3.4 Comparison to alternative modelling approaches

Finally, NEE fluxes were modelled using both an approach of k-means clustering plus regression and the CABLE TBM parameterised by PFT, the results of which are shown in Fig. 5. At every site, the EM SAM model performed better than a current-climate-only k-means model, which is to be expected due to the far greater degrees of freedom in the SAM models. The difference between the median k-means R2 and EM R2 ranges from 0.02 to 0.12. However, the introduction of the lags for individual climate variables to the k-means model generally improved performance, although the EM SAM model outperformed these models in most cases. When all lags were introduced to the k-means model, performance improved at all sites. Performance was comparable to or better than that of the EM SAM model, confirming the applicability of SAM for predicting terrestrial ecosystem fluxes.

Figure 5R2 values for seven different models of k-means clustering plus regression predicting NEE at the flux sites, split by the two vegetation groups. “Current climate” is the k-means model that only considers concurrent environmental observations for predicting NEE. Each of the five lagged environmental predictors are then introduced separately; “+ all climate lags” is the model where every lagged environmental variable is included and hence utilises exactly the same predictors as the EM SAM model. Boxplots indicate the distribution of the R2 values when these models are run for between two and eight clusters each. The EM SAM model R2 value is indicated by a red cross, and the R2 for a PFT-parameterised TBM (CABLE) is shown with a blue cross. Note that AU-Wom had no available CABLE output. Sites are ordered from left to right by ascending mean annual precipitation within each vegetation group.


The sites were also modelled using the Australian TBM, the Community Atmosphere Biosphere Land Exchange model (CABLE). In these model runs, CABLE was parameterised by assumed PFT, with no site-specific calibration, and thus indicates a lower bound on TBM performance at the sites. As shown in Fig. 5, this consistently underperformed relative to the predictability expected from the empirical methods. R2 values for the TBM predictions against observed NEE ranged from 0 to 0.33, with a mean of 0.16. Performance was generally better at the SAWS sites than at the NATT sites. CABLE performed better as sites became drier within the SAWS group, but this behaviour was not seen for the NATT sites.

4 Discussion

Prior to the introduction of the stochastic antecedent modelling framework (Ogle et al.2015), little work had attempted to explicitly quantify the role and behaviour of these lagged effects. This paper provides further evidence that ecosystem fluxes exhibit complicated responses to antecedent conditions and that these responses are important components of ecosystem functioning and as such need to be further explored if these ecosystems are to be properly understood.

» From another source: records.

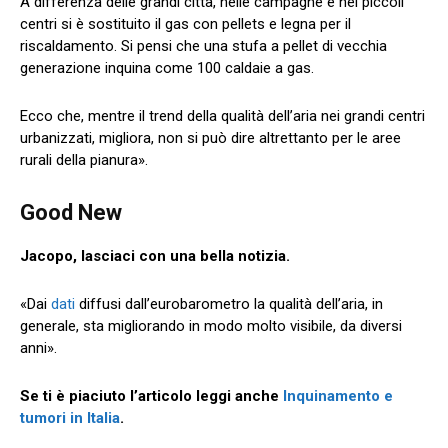
A differenza delle grandi città, nelle campagne e nei piccoli
centri si è sostituito il gas con pellets e legna per il
riscaldamento. Si pensi che una stufa a pellet di vecchia
generazione inquina come 100 caldaie a gas.
Ecco che, mentre il trend della qualità dell’aria nei grandi centri
urbanizzati, migliora, non si può dire altrettanto per le aree
rurali della pianura».
Good New
Jacopo, lasciaci con una bella notizia.
«Dai
dati
diffusi dall’eurobarometro la qualità dell’aria, in
generale, sta migliorando in modo molto visibile, da diversi
anni».
Se ti è piaciuto l’articolo leggi anche
Inquinamento e
tumori in Italia
.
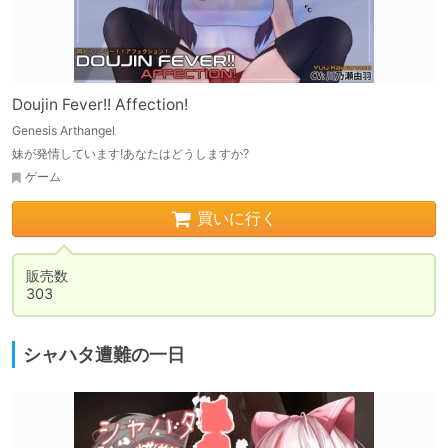
Doujin Fever!! Affection!
Genesis Arthangel
妹が発情しています!あなたはどうしますか?
ゲーム
買いに行く
販売数

303
シャハタ遭難の一日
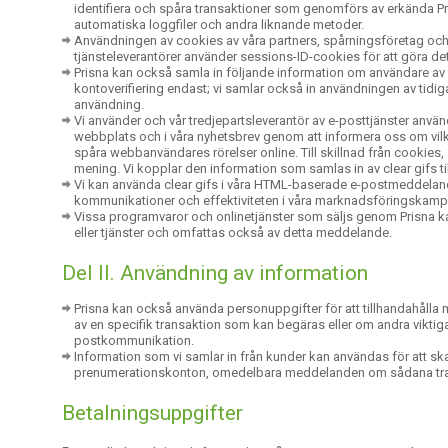
identifiera och spåra transaktioner som genomförs av erkända P
automatiska loggfiler och andra liknande metoder.
Användningen av cookies av våra partners, spårningsföretag och tjä
tjänsteleverantörer använder sessions-ID-cookies för att göra d
Prisna kan också samla in följande information om användare av
kontoverifiering endast; vi samlar också in användningen av tidiga
användning.
Vi använder och vår tredjepartsleverantör av e-posttjänster anvä
webbplats och i våra nyhetsbrev genom att informera oss om vilke
spåra webbanvändares rörelser online. Till skillnad från cookies
mening. Vi kopplar den information som samlas in av clear gifs til
Vi kan använda clear gifs i våra HTML-baserade e-postmeddelande
kommunikationer och effektiviteten i våra marknadsföringskampa
Vissa programvaror och onlinetjänster som säljs genom Prisna kan
eller tjänster och omfattas också av detta meddelande.
Del II. Användning av information
Prisna kan också använda personuppgifter för att tillhandahåll
av en specifik transaktion som kan begäras eller om andra viktig
postkommunikation.
Information som vi samlar in från kunder kan användas för att sk
prenumerationskonton, omedelbara meddelanden om sådana transak
Betalningsuppgifter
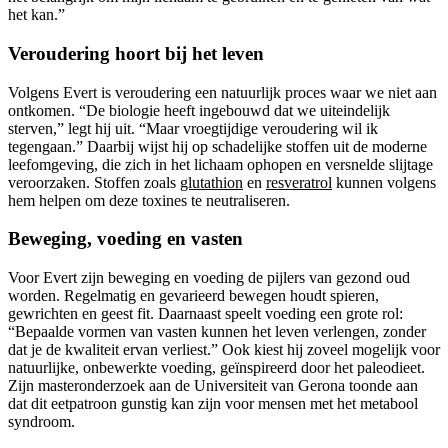
het kan.”
Veroudering hoort bij het leven
Volgens Evert is veroudering een natuurlijk proces waar we niet aan
ontkomen. “De biologie heeft ingebouwd dat we uiteindelijk
sterven,” legt hij uit. “Maar vroegtijdige veroudering wil ik
tegengaan.” Daarbij wijst hij op schadelijke stoffen uit de moderne
leefomgeving, die zich in het lichaam ophopen en versnelde slijtage
veroorzaken. Stoffen zoals
glutathion
en
resveratrol
kunnen volgens
hem helpen om deze toxines te neutraliseren.
Beweging, voeding en vasten
Voor Evert zijn beweging en voeding de pijlers van gezond oud
worden. Regelmatig en gevarieerd bewegen houdt spieren,
gewrichten en geest fit. Daarnaast speelt voeding een grote rol:
“Bepaalde vormen van vasten kunnen het leven verlengen, zonder
dat je de kwaliteit ervan verliest.” Ook kiest hij zoveel mogelijk voor
natuurlijke, onbewerkte voeding, geïnspireerd door het paleodieet.
Zijn masteronderzoek aan de Universiteit van Gerona toonde aan
dat dit eetpatroon gunstig kan zijn voor mensen met het metabool
syndroom.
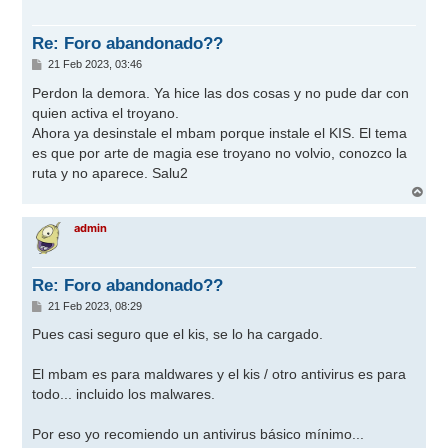
b
a
Re: Foro abandonado??
M
21 Feb 2023, 03:46
e
n
Perdon la demora. Ya hice las dos cosas y no pude dar con
s
quien activa el troyano.
a
j
Ahora ya desinstale el mbam porque instale el KIS. El tema
e
es que por arte de magia ese troyano no volvio, conozco la
ruta y no aparece. Salu2
A
r
r
admin
i
b
a
Re: Foro abandonado??
M
21 Feb 2023, 08:29
e
n
Pues casi seguro que el kis, se lo ha cargado.
s
a
j
El mbam es para maldwares y el kis / otro antivirus es para
e
todo... incluido los malwares.
Por eso yo recomiendo un antivirus básico mínimo...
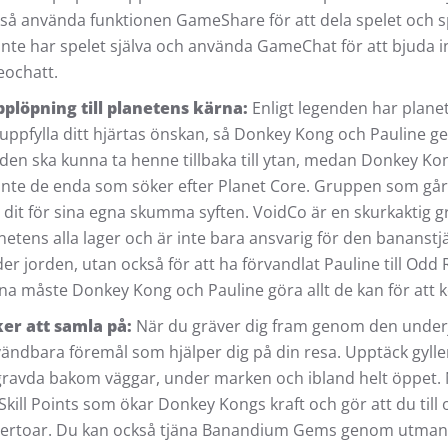
så använda funktionen GameShare för att dela spelet och s
inte har spelet själva och använda GameChat för att bjuda in v
eochatt.
plöpning till planetens kärna:
Enligt legenden har planet
 uppfylla ditt hjärtas önskan, så Donkey Kong och Pauline ge
 den ska kunna ta henne tillbaka till ytan, medan Donkey Ko
inte de enda som söker efter Planet Core. Gruppen som g
 dit för sina egna skumma syften. VoidCo är en skurkaktig 
netens alla lager och är inte bara ansvarig för den banan
er jorden, utan också för att ha förvandlat Pauline till Odd
na måste Donkey Kong och Pauline göra allt de kan för att 
er att samla på:
När du gräver dig fram genom den under
ändbara föremål som hjälper dig på din resa. Upptäck gy
ravda bakom väggar, under marken och ibland helt öppet.
Skill Points som ökar Donkey Kongs kraft och gör att du till oc
ertoar. Du kan också tjäna Banandium Gems genom utmanin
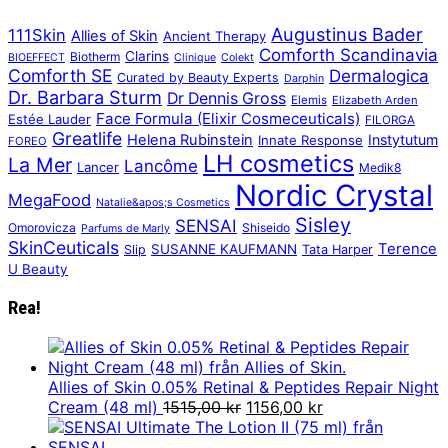
Augustinus Bader
111Skin
Allies of Skin
Ancient Therapy
Comforth Scandinavia
Clarins
Biotherm
BIOEFFECT
Clinique
Colekt
Comforth SE
Dermalogica
Curated by Beauty Experts
Darphin
Dr. Barbara Sturm
Dr Dennis Gross
Elemis
Elizabeth Arden
Face Formula (Elixir Cosmeceuticals)
Estée Lauder
FILORGA
Greatlife
Helena Rubinstein
Instytutum
Innate Response
FOREO
LH cosmetics
La Mer
Lancôme
Lancer
Medik8
Nordic Crystal
MegaFood
Natalie&apos;s Cosmetics
Sisley
SENSAI
Omorovicza
Shiseido
Parfums de Marly
SkinCeuticals
Terence
SUSANNE KAUFMANN
Slip
Tata Harper
U Beauty
Rea!
Allies of Skin 0.05% Retinal & Peptides Repair Night
Det
Det
Cream (48 ml)
1515,00
kr
1156,00
kr
ursprungliga
nuvarande
priset
priset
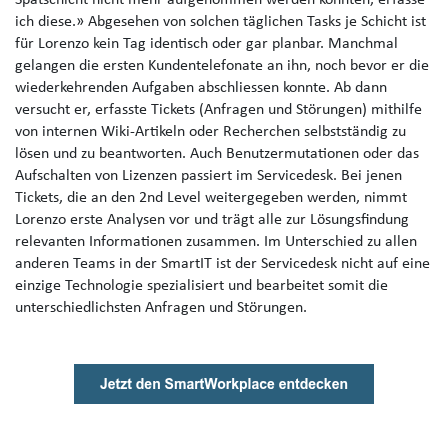
Spätschicht nicht mehr aufgenommen werden konnten, erfasse
ich diese.» Abgesehen von solchen täglichen Tasks je Schicht ist
für Lorenzo kein Tag identisch oder gar planbar. Manchmal
gelangen die ersten Kundentelefonate an ihn, noch bevor er die
wiederkehrenden Aufgaben abschliessen konnte. Ab dann
versucht er, erfasste Tickets (Anfragen und Störungen) mithilfe
von internen Wiki-Artikeln oder Recherchen selbstständig zu
lösen und zu beantworten. Auch Benutzermutationen oder das
Aufschalten von Lizenzen passiert im Servicedesk. Bei jenen
Tickets, die an den 2nd Level weitergegeben werden, nimmt
Lorenzo erste Analysen vor und trägt alle zur Lösungsfindung
relevanten Informationen zusammen. Im Unterschied zu allen
anderen Teams in der SmartIT ist der Servicedesk nicht auf eine
einzige Technologie spezialisiert und bearbeitet somit die
unterschiedlichsten Anfragen und Störungen.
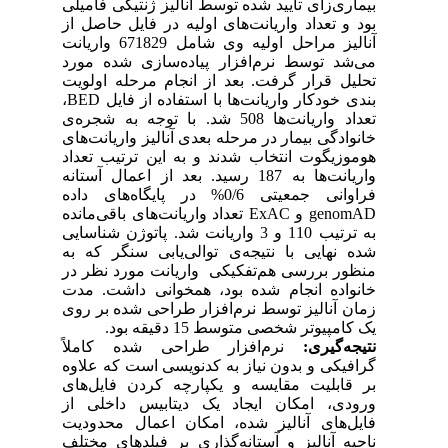
بیماری‌زای تأیید شده توسط آنالیز ژنتیکی فامیلی
بود و تعداد واریانت‌های اولیه در فایل حاصل از
آنالیز مراحل اولیه وی شامل 671829 واریانت
می‌شد توسط نرم‌افزار پیاده‌سازی شده مورد
تحلیل قرار گرفت. بعد از انجام مرحله‌ اولویت
بندی خودکار واریانت‌ها با استفاده از فایل
BED
،
تعداد واریانت‌ها 508 شد. با توجه به شجره‌ی
خانوادگی بیمار در مرحله بعدی آنالیز واریانت‌های
هوموزیگوت انتخاب شدند و به این ترتیب تعداد
واریانت‌ها به 187 رسید. بعد از اعمال آستانه
فراوانی جمعیتی 0/6% در پایگاه‌های داده
genomAD
و
ExAC
تعداد واریانت‌های باقی‌مانده
به ترتیب 110 و 3 واریانت شد. پاتوژن شناسایی
شده نهایی با نتیجه‌ی توالی‌یابی سنگر که به
منظور بررسی هم‌تفکیکی واریانت مورد نظر در
خانواده انجام شده بود، همخوانی داشت. مدت
زمان آنالیز توسط نرم‌افزار طراحی شده بر روی
یک کامپیوتر شخصی متوسط 15 دقیقه بود.
نتیجه‌گیری:
نرم‌افزار طراحی شده کاملاً
گرافیکی و بدون نیاز به کدنویسی است که علاوه
بر قابلیت مقایسه و یکپارچه کردن فایل‌های
ورودی، امکان ایجاد یک دیتابیس داخلی از
فایل
های آنالیز شده، امکان اعمال محدودیت
ناحیه آنالیز و آستانه‌گذاری بر فیلدهای مختلف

4.1 To what extent does environmental memory matter?

This study shows that understanding the lagged component in ecosystem responses to climate, that is the environmental memory, can significantly improve the ability to model site fluxes empirically. Introducing antecedent climate to the NEE model increased the R2 by an average of 0.08, which is a mean relative improvement of 22 % in model performance, with the relative improvement at individual sites ranging from 7 % to 55 %. For λE, the improvement ranged from 2 % to 49 %, with a mean of 20 %. This is reflective of the generally higher predictability of the λE flux compared to NEE, with more of the variance in the flux explained by current climate only. This improvement in model performance for both fluxes indicates that exploring the role of environmental memory could further substantially improve our understanding of site functioning.

While the EM model results provide a direct indication of the role of antecedent climate, we further modelled the flux residuals with an autoregressive lag-1 model (the AR model). The ensuing R2 value obtained was interpreted as a lower bound on overall site predictability based on prior conditions, contingent on the structural assumption of a lag of one time step. This is because the AR model captures remaining predictability from the previous day's fluxes without identifying the source of this influence. For instance, this dependence on prior-day flux may be affected by seasonal leaf area, delays between photosynthesis and respiration (Mencuccini and Hölttä2010), or potential site disturbances. It could also be representing environmental drivers that we have not explicitly accounted for, lagged allocation, or more unique impacts such as insect infestation.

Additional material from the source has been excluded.